■ **Extracted data**:
╔══
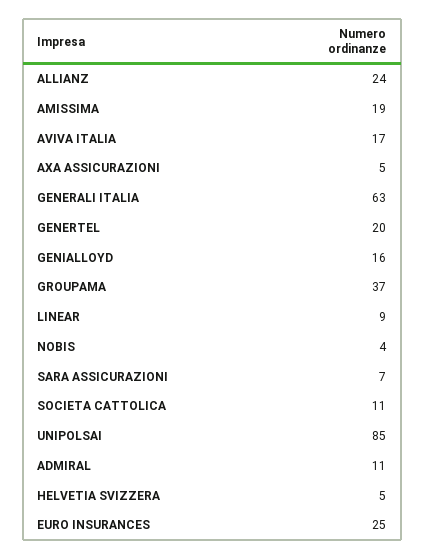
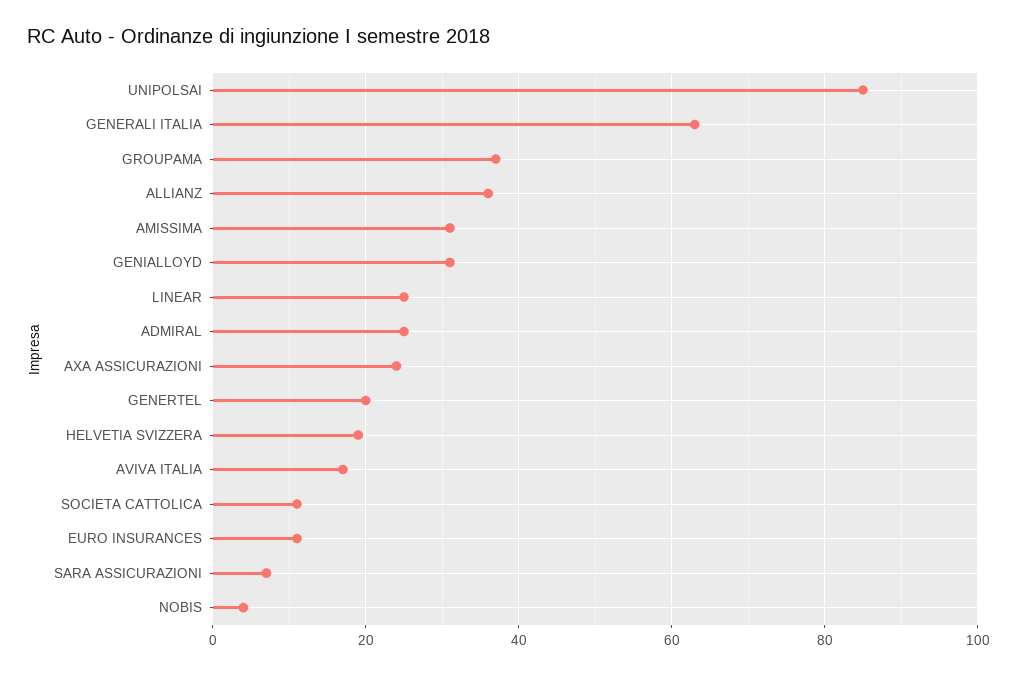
  {
-   "ALLIANZ": 24,
+   "ALLIANZ": 35,
-   "AMISSIMA": 19,
+   "AMISSIMA": 30,
    "AVIVA ITALIA": 17,
-   "AXA ASSICURAZIONI": 5,
+   "AXA ASSICURAZIONI": 25,
    "GENERALI ITALIA": 63,
    "GENERTEL": 20,
-   "GENIALLOYD": 16,
+   "GENIALLOYD": 30,
    "GROUPAMA": 37,
-   "LINEAR": 9,
+   "LINEAR": 25,
    "NOBIS": 4,
    "SARA ASSICURAZIONI": 7,
    "SOCIETA CATTOLICA": 11,
    "UNIPOLSAI": 85,
-   "ADMIRAL": 11,
+   "ADMIRAL": 25,
-   "HELVETIA SVIZZERA": 5,
+   "HELVETIA SVIZZERA": 20,
-   "EURO INSURANCES": 25
+   "EURO INSURANCES": 10
  }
╚══
Across all the lines of the data, count those that include the word "EURO" and reply with that number only.

2